**TASK INSTRUCTIONS**
Count the lines in the data below that contain the string "built", with case significant. Give only the number.

**RECORDS SUPPLIED**

========================================================================

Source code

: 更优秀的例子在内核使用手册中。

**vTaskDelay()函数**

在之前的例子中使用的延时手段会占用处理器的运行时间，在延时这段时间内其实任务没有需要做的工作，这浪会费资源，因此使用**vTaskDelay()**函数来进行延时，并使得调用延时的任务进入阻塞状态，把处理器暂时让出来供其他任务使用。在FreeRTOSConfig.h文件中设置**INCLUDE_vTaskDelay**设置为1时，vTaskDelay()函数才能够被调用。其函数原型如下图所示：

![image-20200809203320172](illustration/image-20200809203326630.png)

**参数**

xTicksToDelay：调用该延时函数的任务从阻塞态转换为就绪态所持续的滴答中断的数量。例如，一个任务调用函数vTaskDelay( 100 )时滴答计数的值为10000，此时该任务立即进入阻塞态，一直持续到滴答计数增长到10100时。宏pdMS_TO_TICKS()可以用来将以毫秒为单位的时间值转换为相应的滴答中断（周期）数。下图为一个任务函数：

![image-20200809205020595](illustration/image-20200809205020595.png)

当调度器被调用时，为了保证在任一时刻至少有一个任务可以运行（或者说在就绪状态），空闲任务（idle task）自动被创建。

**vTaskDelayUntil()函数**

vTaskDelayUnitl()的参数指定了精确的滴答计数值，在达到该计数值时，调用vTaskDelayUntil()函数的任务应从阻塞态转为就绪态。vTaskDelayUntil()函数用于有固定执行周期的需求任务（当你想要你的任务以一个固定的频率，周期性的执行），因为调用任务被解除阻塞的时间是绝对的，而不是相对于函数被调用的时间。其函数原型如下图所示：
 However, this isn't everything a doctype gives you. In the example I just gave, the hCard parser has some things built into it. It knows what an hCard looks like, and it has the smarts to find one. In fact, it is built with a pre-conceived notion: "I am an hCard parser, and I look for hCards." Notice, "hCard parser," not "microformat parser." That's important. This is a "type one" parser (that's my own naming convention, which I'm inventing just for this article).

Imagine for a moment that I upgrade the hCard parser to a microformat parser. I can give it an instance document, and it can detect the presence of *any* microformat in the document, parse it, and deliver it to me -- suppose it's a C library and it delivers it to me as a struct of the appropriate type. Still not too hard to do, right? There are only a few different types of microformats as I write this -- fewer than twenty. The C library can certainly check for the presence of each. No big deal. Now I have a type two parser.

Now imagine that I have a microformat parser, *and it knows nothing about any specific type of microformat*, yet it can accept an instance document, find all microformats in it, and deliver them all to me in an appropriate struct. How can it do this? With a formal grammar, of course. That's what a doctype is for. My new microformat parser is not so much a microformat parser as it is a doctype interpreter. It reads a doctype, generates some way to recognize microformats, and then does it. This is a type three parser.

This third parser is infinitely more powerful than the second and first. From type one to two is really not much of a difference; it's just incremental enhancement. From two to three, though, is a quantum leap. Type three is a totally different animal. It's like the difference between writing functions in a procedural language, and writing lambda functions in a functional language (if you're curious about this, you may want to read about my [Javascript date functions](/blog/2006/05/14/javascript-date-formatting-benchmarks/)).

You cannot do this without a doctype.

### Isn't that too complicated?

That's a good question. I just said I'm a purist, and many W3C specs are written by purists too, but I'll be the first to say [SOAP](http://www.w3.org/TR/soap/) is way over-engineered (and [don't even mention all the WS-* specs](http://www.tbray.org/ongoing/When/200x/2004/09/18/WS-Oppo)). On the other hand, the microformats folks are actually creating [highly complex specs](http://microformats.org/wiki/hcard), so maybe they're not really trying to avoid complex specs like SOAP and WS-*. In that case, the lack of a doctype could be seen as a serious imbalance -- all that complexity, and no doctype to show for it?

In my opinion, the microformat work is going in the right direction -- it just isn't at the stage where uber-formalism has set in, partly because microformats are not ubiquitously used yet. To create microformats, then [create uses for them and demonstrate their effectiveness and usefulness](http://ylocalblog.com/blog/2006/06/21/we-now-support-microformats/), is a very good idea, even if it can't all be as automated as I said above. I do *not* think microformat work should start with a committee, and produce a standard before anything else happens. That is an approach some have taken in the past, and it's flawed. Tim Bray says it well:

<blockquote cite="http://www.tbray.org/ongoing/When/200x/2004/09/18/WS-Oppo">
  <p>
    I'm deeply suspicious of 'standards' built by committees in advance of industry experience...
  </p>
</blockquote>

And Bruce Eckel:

========================================================================

**ANSWER SPACE**
2